Cristóbal Zapata y la botánica del cuerpo que habla [Bonus track 7 poemas]

 

Comentario crítico y selección Aleyda Quevedo Rojas

Crédito de la foto (izq.) www.casadellibro.com /

(der.) Xavier Caivinagua

 

 

Cristóbal Zapata*

y la botánica del cuerpo que habla

 

 

La poesía del Ecuador tiene en la ciudad de Cuenca tres magníficos nombres que todo lector de poesía debería devorar: César Dávila Andrade, Efraín Jara Idrovo y Sara Vanegas. Y pensando en los contemporáneos: Galo Alfredo Torres, Cristóbal Zapata y María de los Ángeles Martínez. Desde hace años, quería escribir sobre la poesía de Zapata y de nuestra devoción en común, por Eros. Luego de releer sus cinco libros de poesía afirmo que en Cristóbal Zapata y su zona de escritor, asistimos a un espiral dialéctico de amor-cuerpo-erotismo, que tiene un sonido y un sentimiento distintos, por el lugar que Zapata le otorga a las palabras… las palabras como actos exactos, pues en sus poemas breves o largos, todo cuenta y cada palabra parecería haber sido tallada desde las herramientas de la cultura, el cine, las artes visuales y cierto conocimiento de la fragilidad humana.

Las palabras deseo, carne, mujer y sexo, se mueven en la poesía de Zapata, al menos en sus cuadernos: “Baja noche” y “La miel de la higuera” hacia esa búsqueda de la energía creativa que solo la otorga la fiebre del amor y el estado único del enamoramiento. Con Zygmunt Bauman, desde su necesario e implacable ensayo: “Amor Líquido”, pienso que la belleza y crueldad del amor solo son posibles acariciar con más texturas en la poesía. Bauman señala: “La naturaleza del amor implica –tal como lo observó Lucano dos milenios atrás y lo repitió Francis Bacon muchos siglos más tarde- ser un rehén del destino. En todo amor hay por lo menos dos seres, y cada uno de ellos es la gran incógnita de la ecuación del otro”.

De esos dos seres cambiantes, de la experiencia del amor que salva y de la imaginación como un vehículo del sexo nos habla el poeta Cristóbal Zapata, en gran parte de su trabajo poético. Desde luego, también están los versos que evocan al cuerpo: femenino y masculino, a los cuerpos en plena comunión para salvarnos de las distancias, para dejar ver los pliegues del goce, del placer como búsqueda de la belleza; eso lo podrán confirmar en ésta breve selección de siete poemas que he preparado para los lectores de Vallejo & Co., y corroborarlo en la siguiente entrega, en la que aparecerá la entrevista que mantuve con el escritor Cristóbal Zapata.
______
Consigna: Prosigue el comentario crítico sobre la poesía de Cristóbal Zapata a partir de su última oración.

(Filas del conjunto de datos)
______
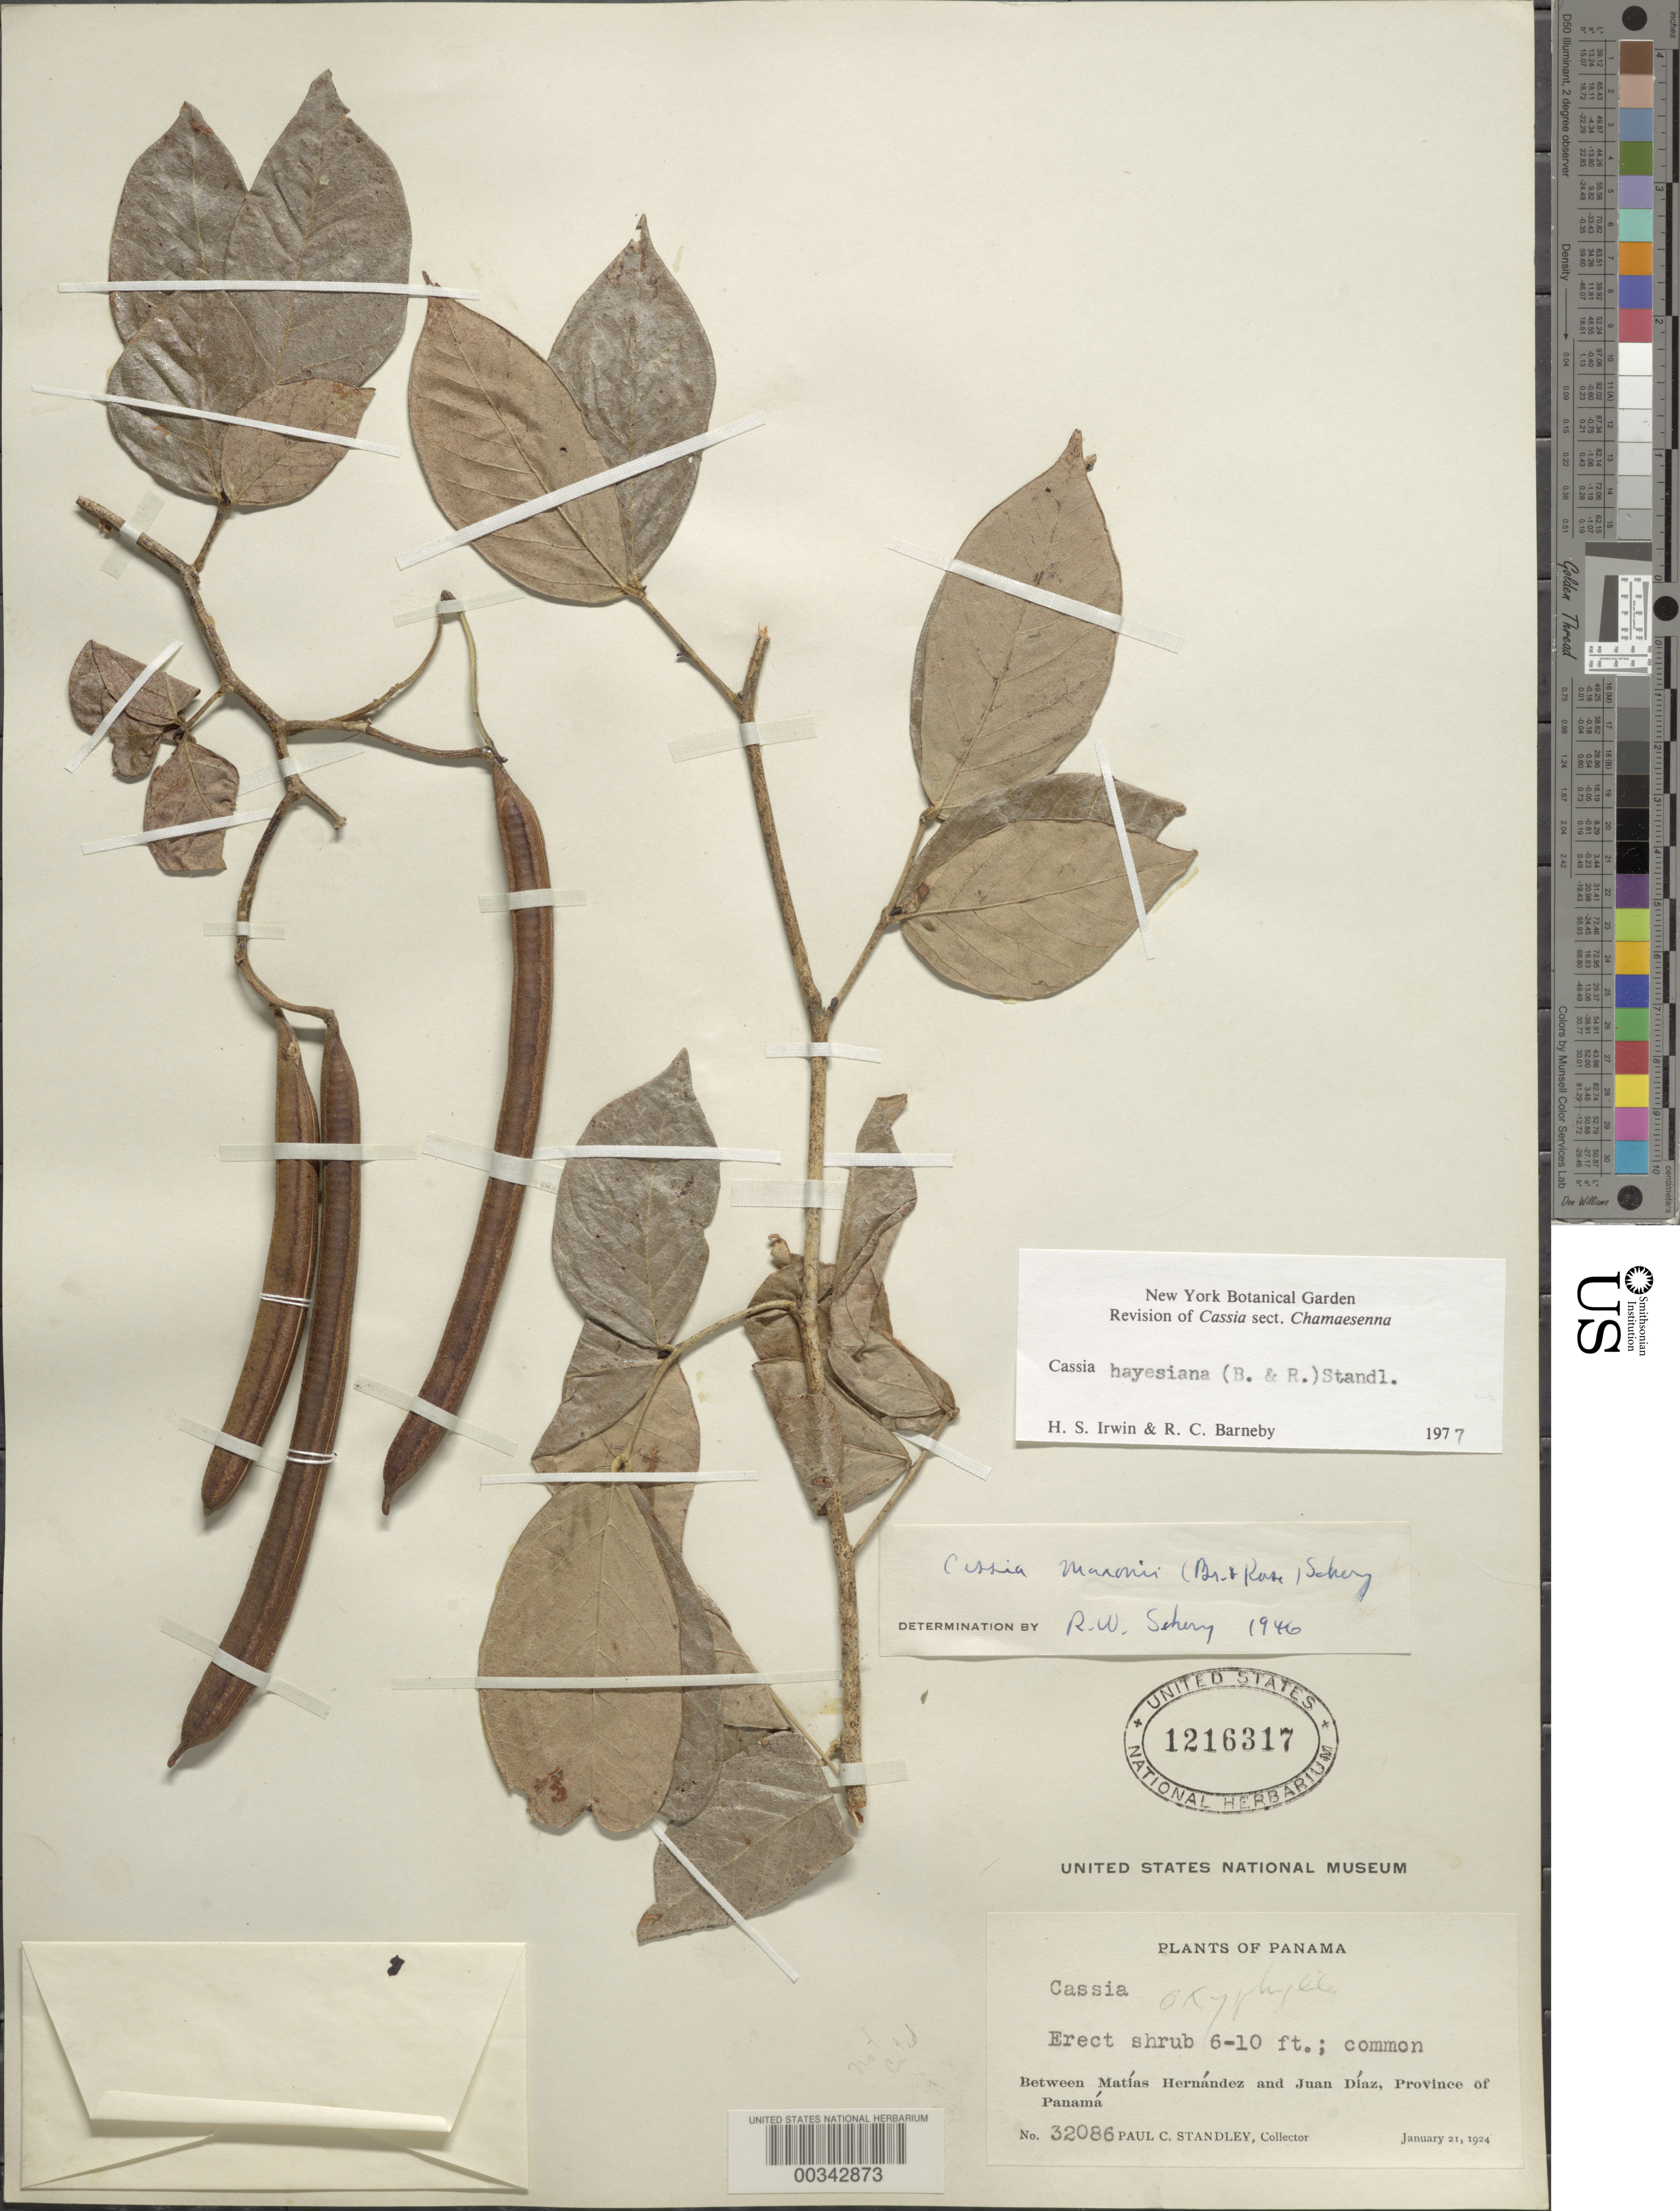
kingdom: Plantae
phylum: Tracheophyta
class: Magnoliopsida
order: Fabales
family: Fabaceae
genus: Senna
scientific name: Senna hayesiana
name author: (Britton & Rose) H.S. Irwin & Barneby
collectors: P. C. Standley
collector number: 32086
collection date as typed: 21 Jan 1924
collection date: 1924-01-21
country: Panama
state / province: Panamá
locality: Between Matias Hernandez and Juan Diaz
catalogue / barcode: US 1216317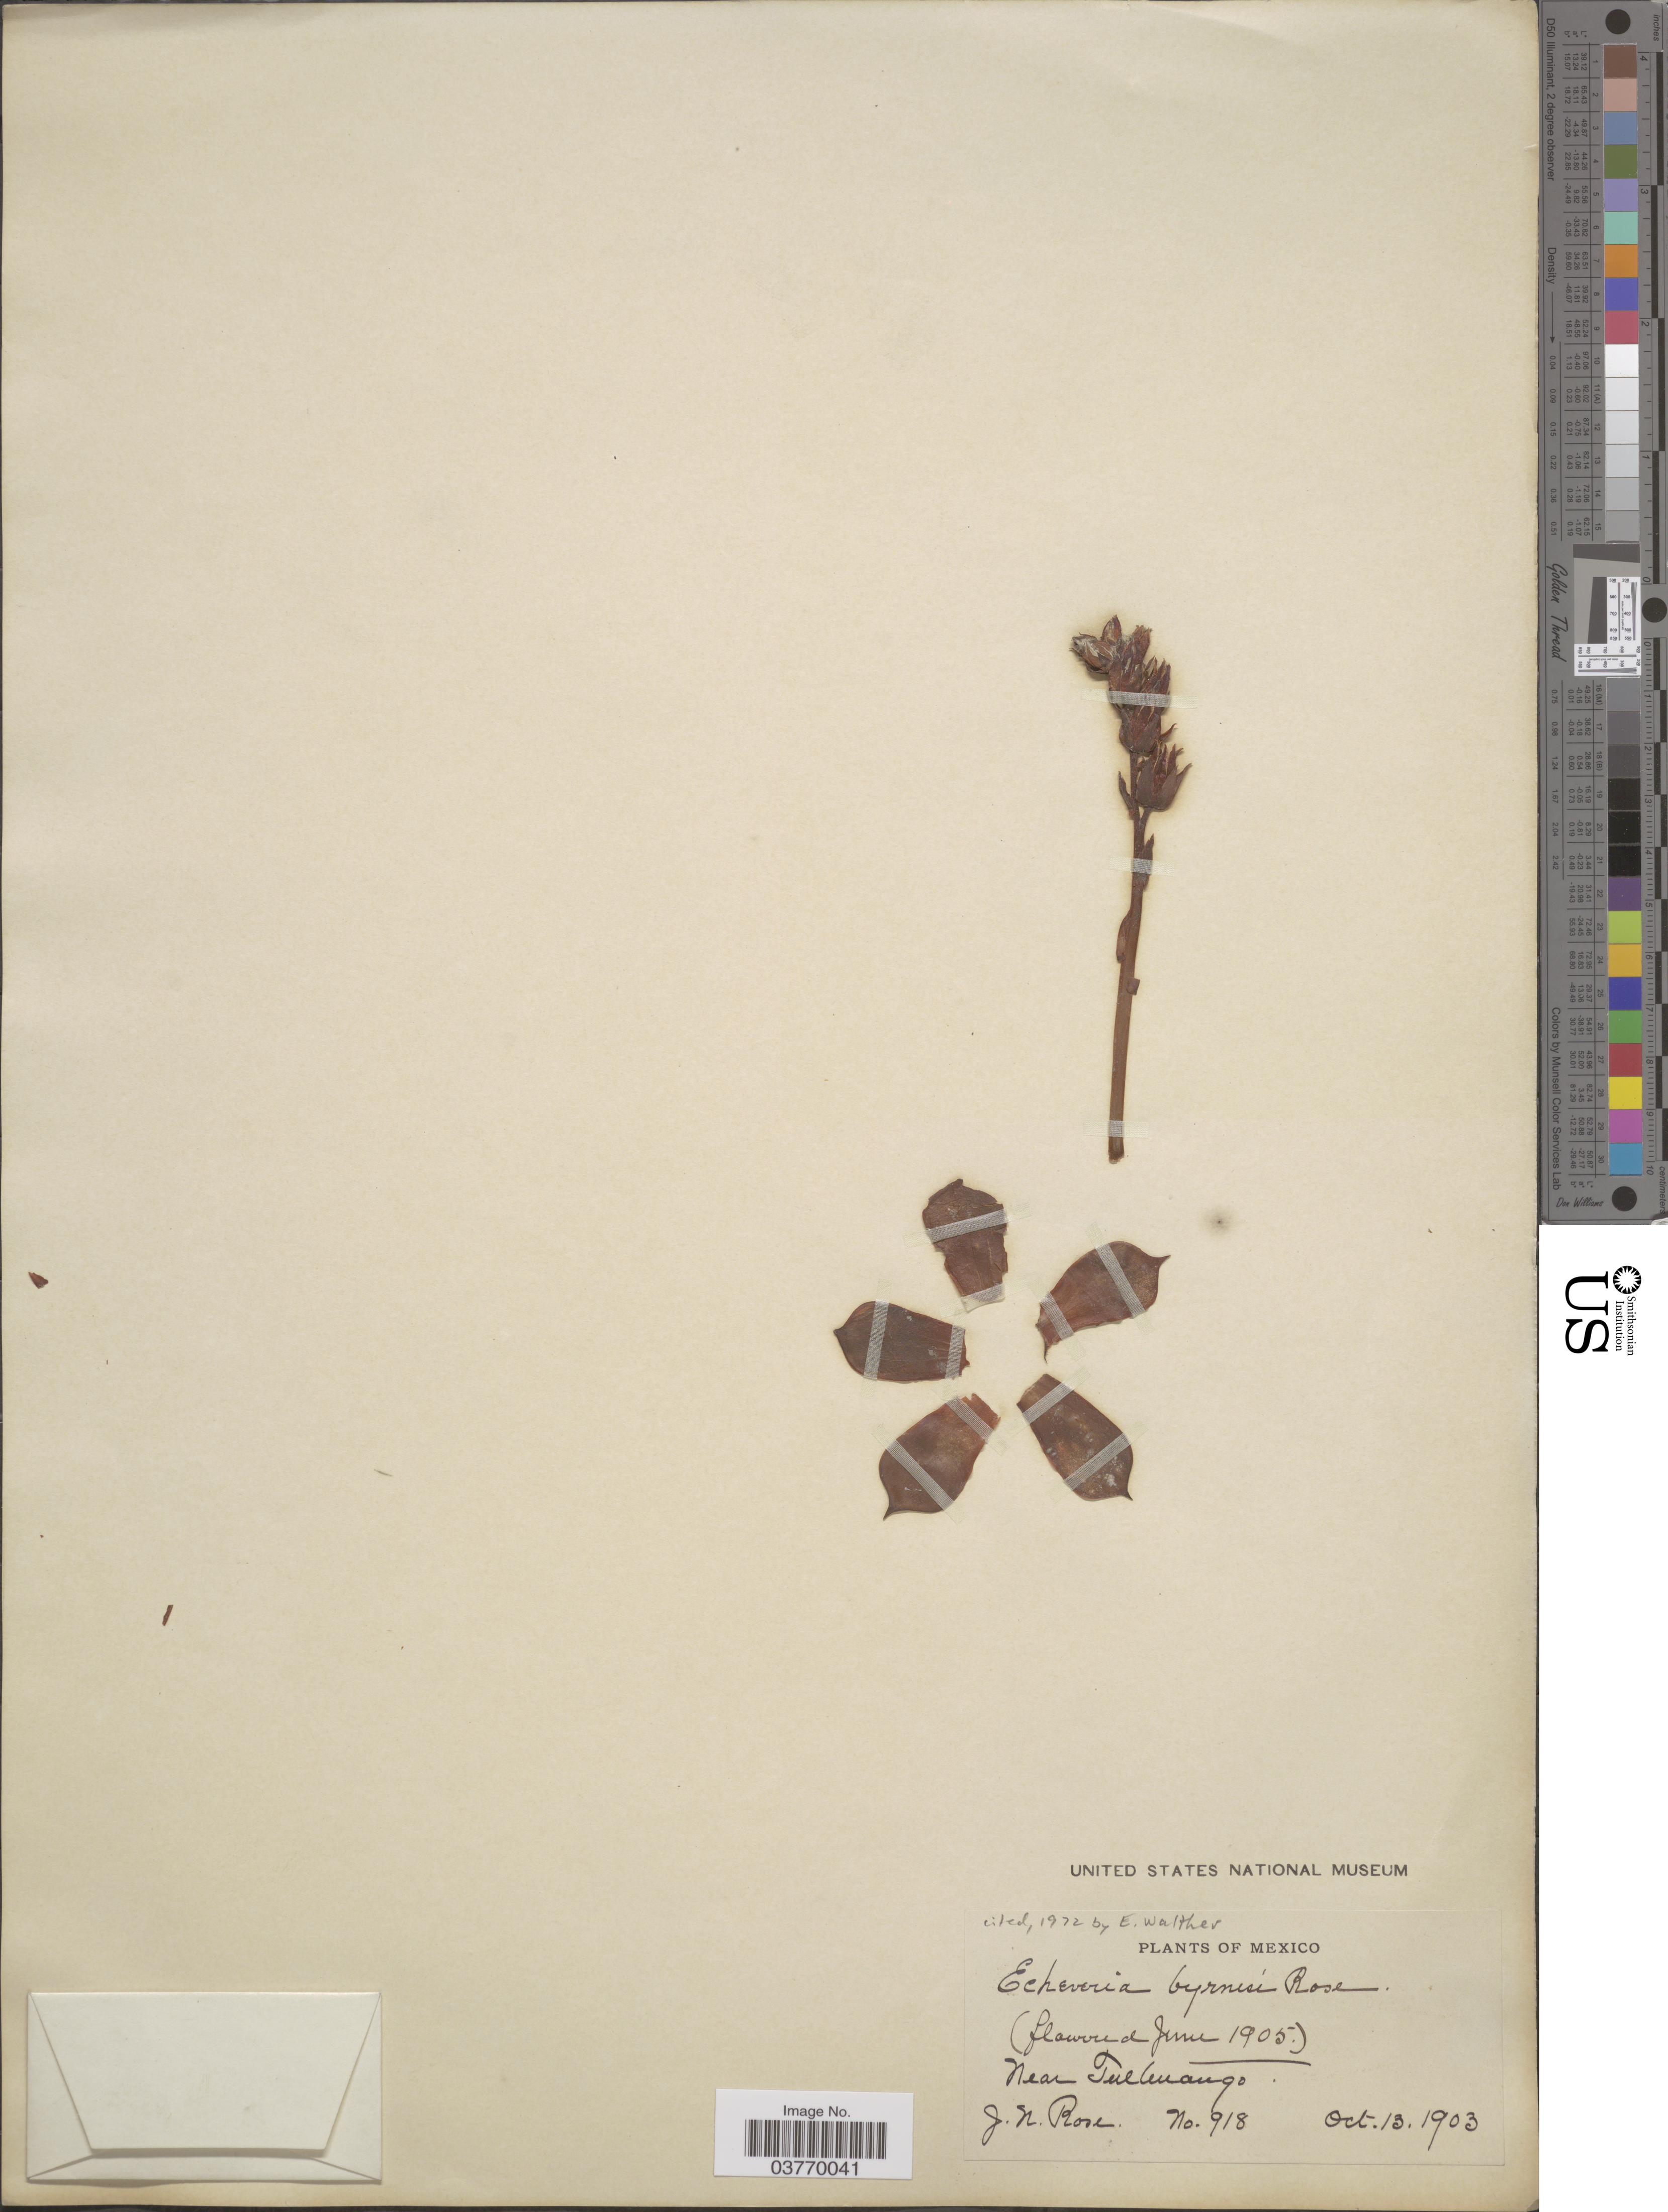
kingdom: Plantae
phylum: Tracheophyta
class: Magnoliopsida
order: Saxifragales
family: Crassulaceae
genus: Echeveria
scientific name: Echeveria byrnesi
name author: Rose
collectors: J. N. Rose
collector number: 918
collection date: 1903-10-13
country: Mexico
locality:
______
Respuesta:
Recientemente se publicó en España, bajo el sello Renacimiento que dirige el poeta Abelardo Linares, una notable Antología Personal de Zapata, bajo el sugerente y significativo título El habla del cuerpo, y ahora, me resulta indispensable reflexionar del habla del cuerpo porque considero que la poesía de Zapata es un idioma mutante tejido y unido por la imaginación y la historia del arte, por la prolongación de su zona de curador de arte y su zona de habitante de la noche, un habitante provocador y arriesgado.

Luis Antonio de Villena, anota en el prólogo de El habla del cuerpo: En Cristóbal Zapata se mezcla con lúcido y elegante hacer la pasión poética del cuerpo, tocado y gustado sin tabúes y los naturales correlatos literarios o culturales propios del poeta docto, para quien (lógicamente) la cultura, la lectura, nunca está ni puede estar separada de la vida misma. Esto resplandece en la obra de nuestro poeta. Claro que hay evolución y variantes dentro de un timbre propio como es normal en todo poeta de voz y altura. Poemas en verso o prosa, siempre buscando la elegante nitidez retórica y la dicción que alce la pasión y la letra.

Que éstos 7 poemas de Zapata los lleven a la comunión plena de Eros y que les sea leve el viaje hacia la botánica de éste escritor que enriquece con su poética la poesía ecuatoriana e hispanoamericana.

 

Foto por Xavier Caivinagua
El poeta Cristóbal Zapata Foto por Xavier Caivinagua

7 poemas de Cristóbal Zapata

 

 

Oral lust

 

Ahora que tus labios se posan

en el más elevado de los cirios

ese que tus dedos miden y agitan

que tu lengua y tus dientes perfilan

 

veo tus pómulos enrojecidos,

como si la hostia iniciática

volviera a encontrarte de rodillas

ante la alianza granate del oficiante

 

como si la luna de sangre quemada

reflejara en el marfil de tu faz

su sinuosa y esquiva textura

 

como si supieras, nínfula

que cuando tu boca emerja

estará inundada de esperma.

 

 

 

Courbet

 

En una orilla del Sena

ellas aguardan ansiosas

la caravana feroz de los adolescentes.

Mientras tanto

ejercitan un cotilleo obsceno:

piensan en falos como faros

como peces, como espadas.

 

La brisa que se cuela

entre sus faldas

eriza las piernas, su vello dorado

hasta depositarse en sus oquedades

como brasa, como agua.

 

¿Llegarán los mejor dotados?

¿Vendrán erectos, cuerpos de brindis?

Vale guardar discreción en la espera, se dicen.

Pero ¿cómo esconder la voluntad,

la piel, su intención?

 

Apostadas a la sombra de la arboleda

jamás podrán ocultar

(en la fatiga y el sopor del estío)

la impaciencia que prevé

el arribo de la caravana.

Por ellas lo hará Courbet

que bamboleándose entre los árboles

no ha dejado de observarlas.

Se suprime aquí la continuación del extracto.